Retype the lines of the material below, exactly and only, from the one containing "teapot: present [15,649,133,720]" through the last line, with pictures left out.

_Material supplied_:
************

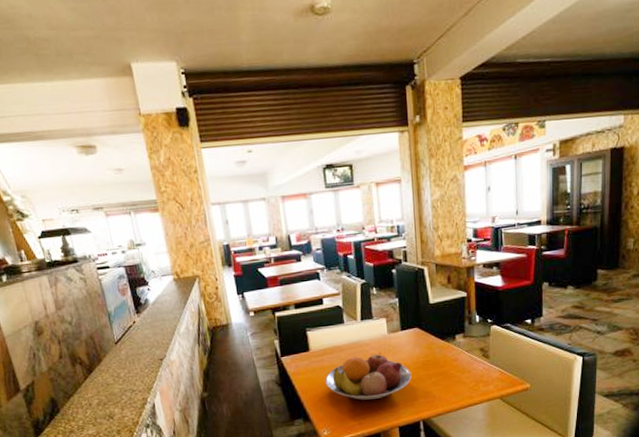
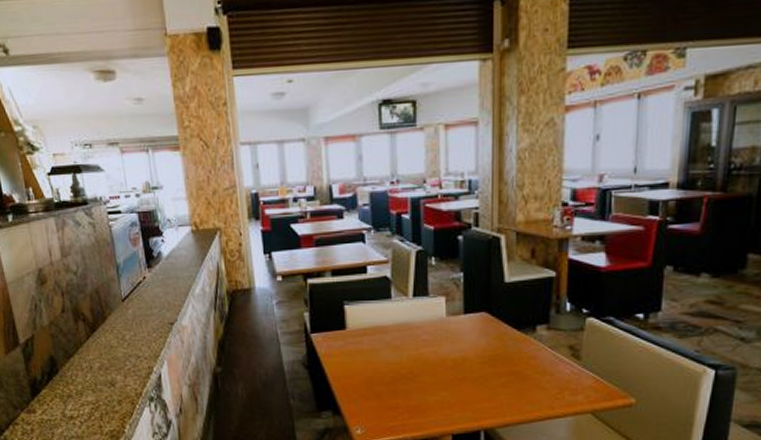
fruit bowl: present [325,352,412,400] -> none [363,338,474,398]

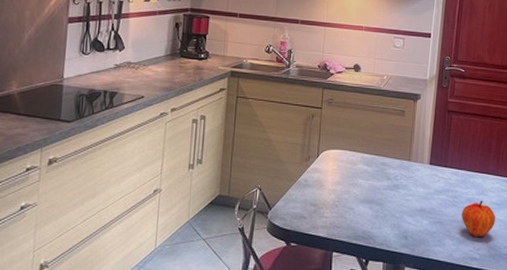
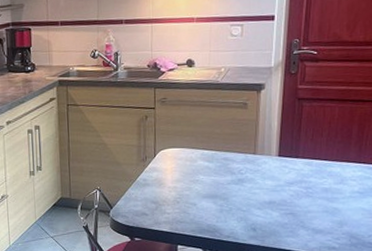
fruit: present [462,200,496,237] -> none [317,190,358,227]

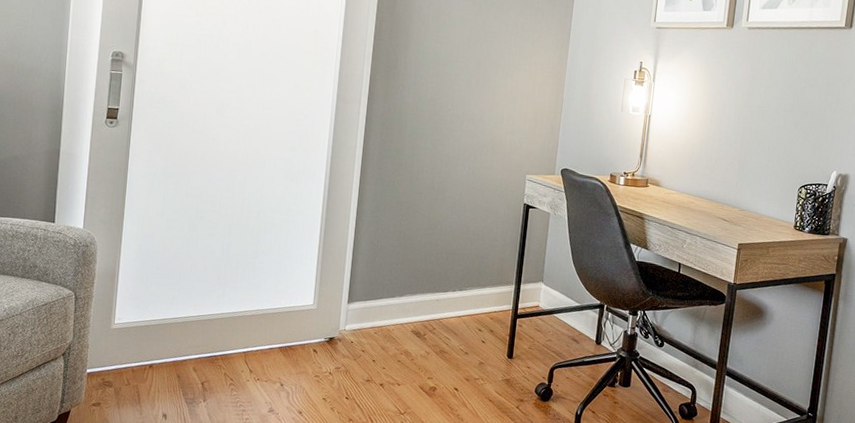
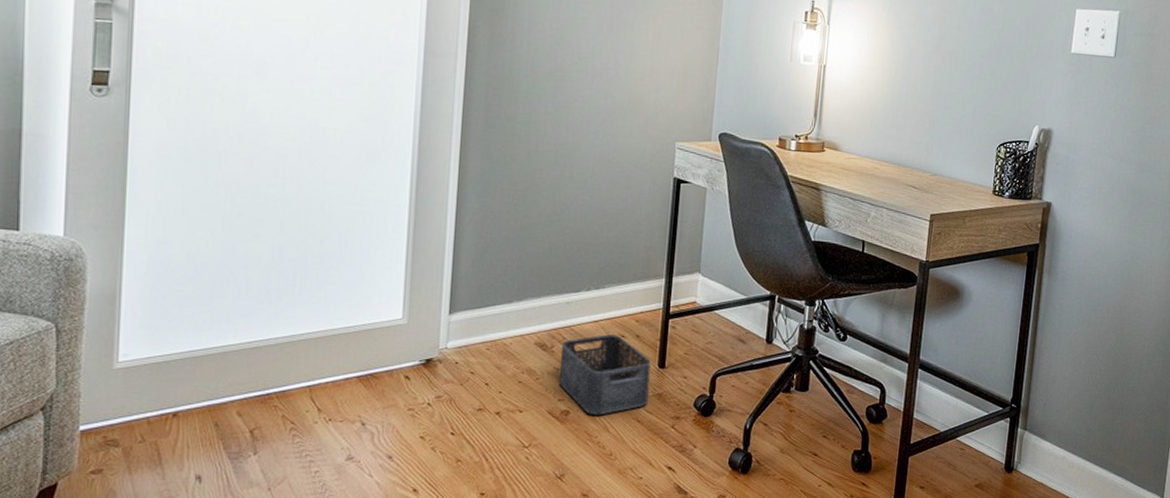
storage bin: none [429,327,502,393] -> present [559,334,651,416]

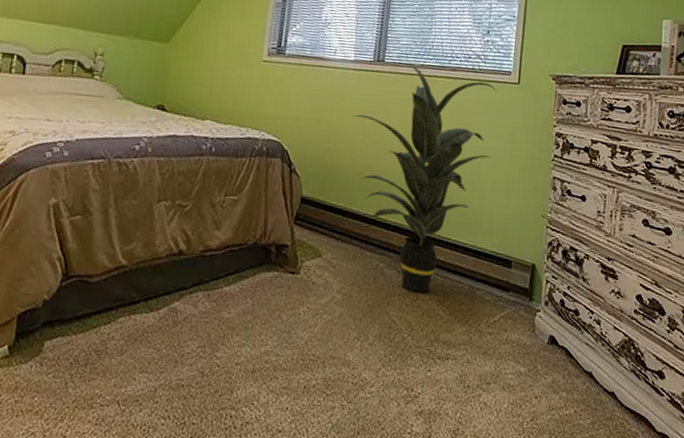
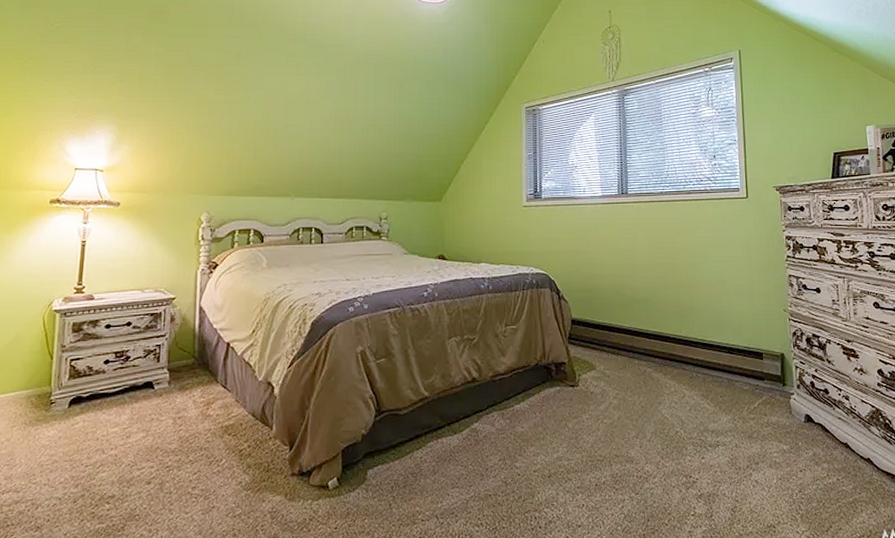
indoor plant: present [352,65,497,294] -> none [606,194,732,391]

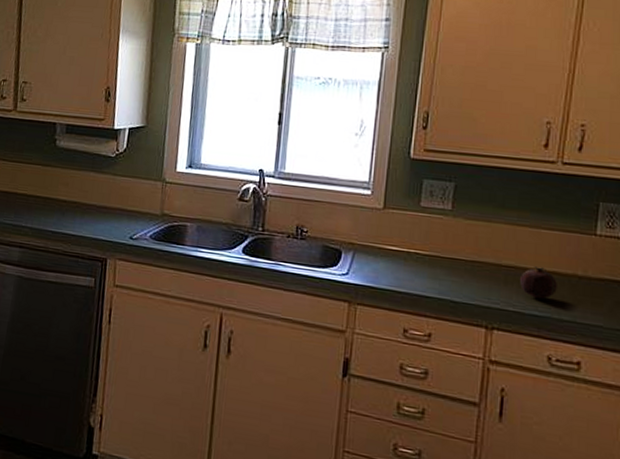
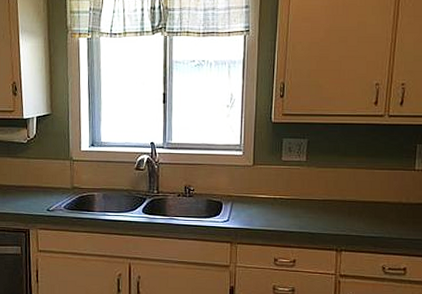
fruit: present [520,266,557,299] -> none [360,199,387,224]

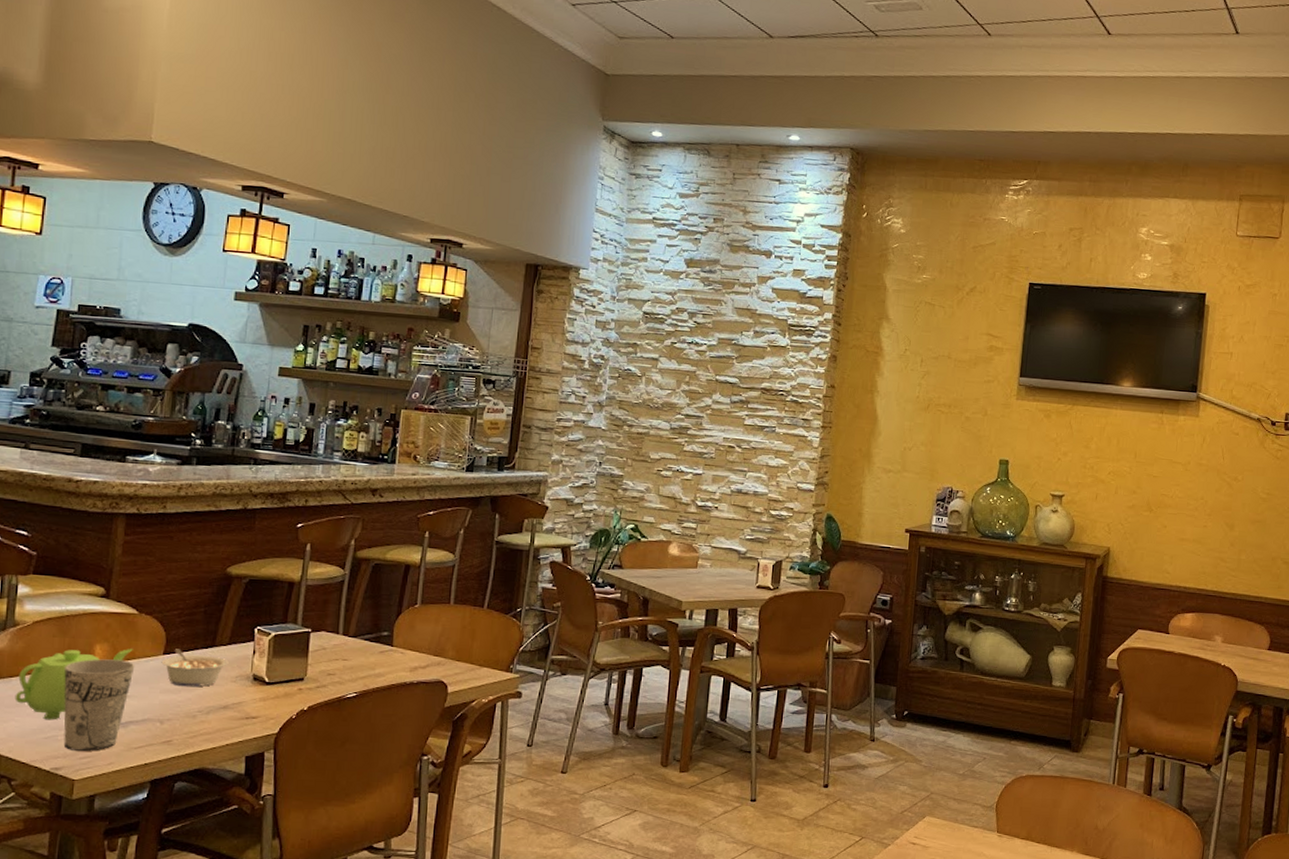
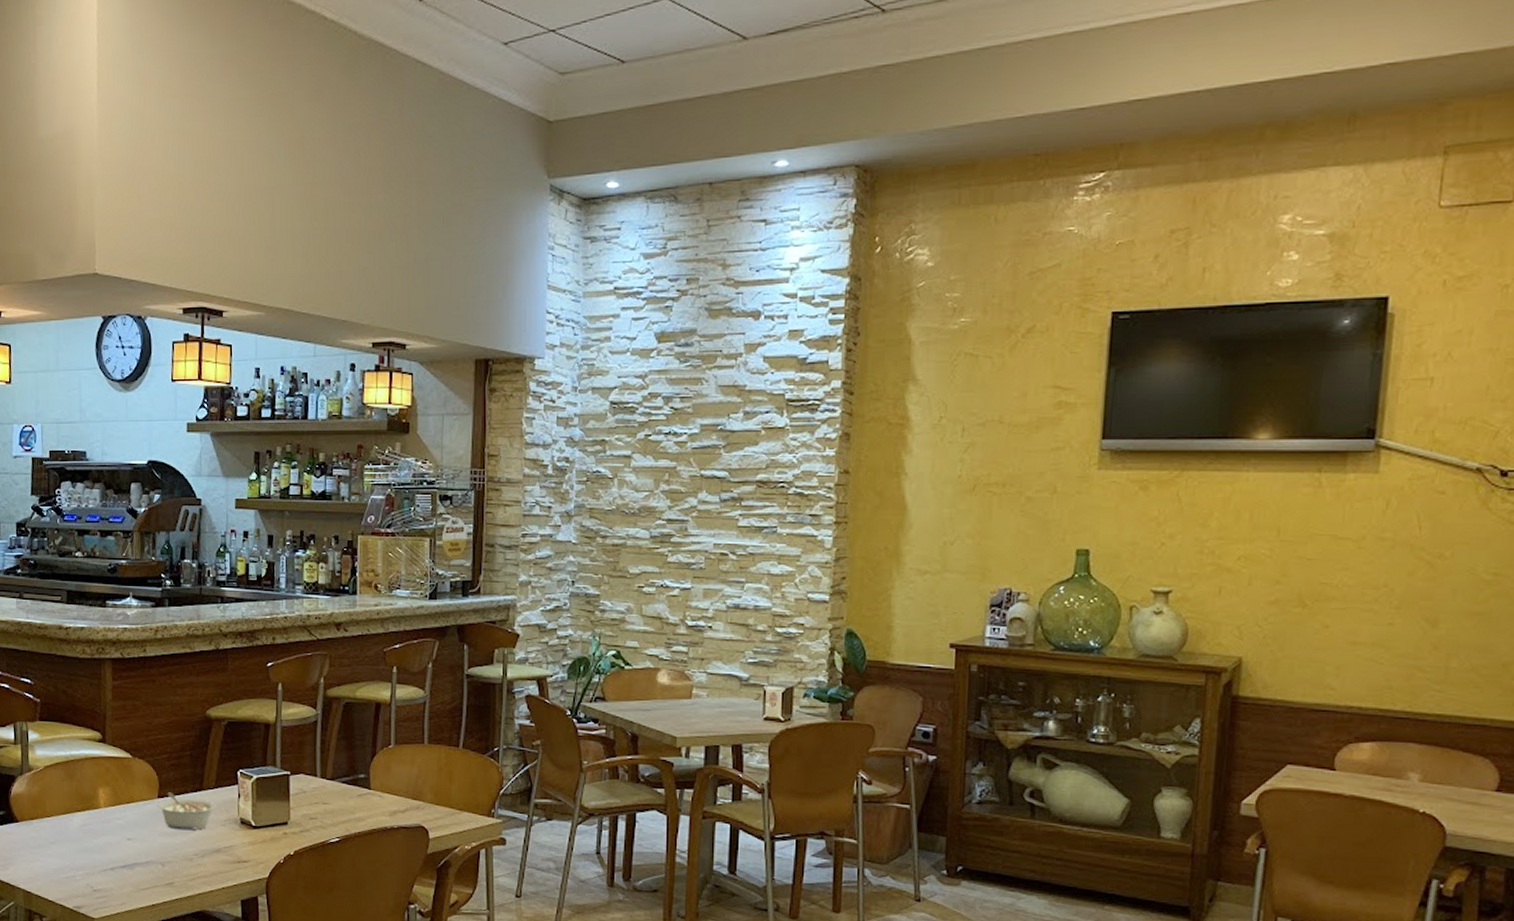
teapot: present [15,649,133,720] -> none [37,792,131,861]
cup: present [63,659,135,751] -> none [75,802,135,891]

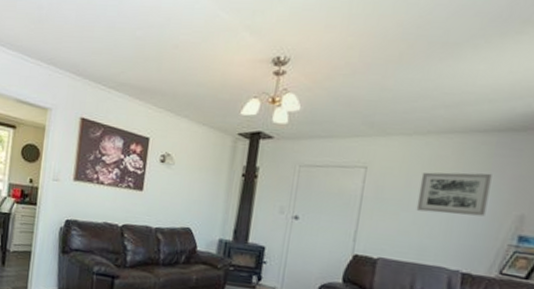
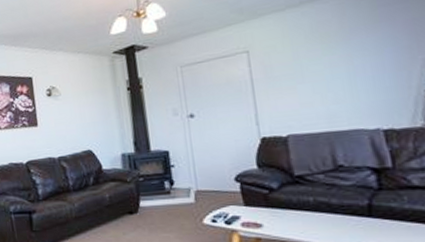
wall art: present [416,172,492,217] -> none [307,24,389,80]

************

_Result of this task_:
teapot: present [15,649,133,720] -> none [37,792,131,861]
cup: present [63,659,135,751] -> none [75,802,135,891]

wall art: present [416,172,492,217] -> none [307,24,389,80]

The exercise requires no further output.